Stored data entries
============================================================
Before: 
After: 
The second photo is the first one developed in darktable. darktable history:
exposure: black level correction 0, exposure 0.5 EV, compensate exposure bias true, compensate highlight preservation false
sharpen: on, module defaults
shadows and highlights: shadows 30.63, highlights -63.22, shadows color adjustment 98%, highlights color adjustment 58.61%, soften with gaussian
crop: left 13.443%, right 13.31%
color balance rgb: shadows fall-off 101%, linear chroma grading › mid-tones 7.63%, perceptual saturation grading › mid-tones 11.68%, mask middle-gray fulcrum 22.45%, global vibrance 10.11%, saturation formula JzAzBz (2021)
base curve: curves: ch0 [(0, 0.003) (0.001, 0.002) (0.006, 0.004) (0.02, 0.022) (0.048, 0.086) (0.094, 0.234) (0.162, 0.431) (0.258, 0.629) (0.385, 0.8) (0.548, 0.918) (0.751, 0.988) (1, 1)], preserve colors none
============================================================
**TASK DESCRIPTION**
Write out these lines word for word, covering every row.

**WORKED ANSWER**
Before: 
After: 
The second photo is the first one developed in darktable. darktable history:
exposure: black level correction 0, exposure 0.5 EV, compensate exposure bias true, compensate highlight preservation false
sharpen: on, module defaults
shadows and highlights: shadows 30.63, highlights -63.22, shadows color adjustment 98%, highlights color adjustment 58.61%, soften with gaussian
crop: left 13.443%, right 13.31%
color balance rgb: shadows fall-off 101%, linear chroma grading › mid-tones 7.63%, perceptual saturation grading › mid-tones 11.68%, mask middle-gray fulcrum 22.45%, global vibrance 10.11%, saturation formula JzAzBz (2021)
base curve: curves: ch0 [(0, 0.003) (0.001, 0.002) (0.006, 0.004) (0.02, 0.022) (0.048, 0.086) (0.094, 0.234) (0.162, 0.431) (0.258, 0.629) (0.385, 0.8) (0.548, 0.918) (0.751, 0.988) (1, 1)], preserve colors none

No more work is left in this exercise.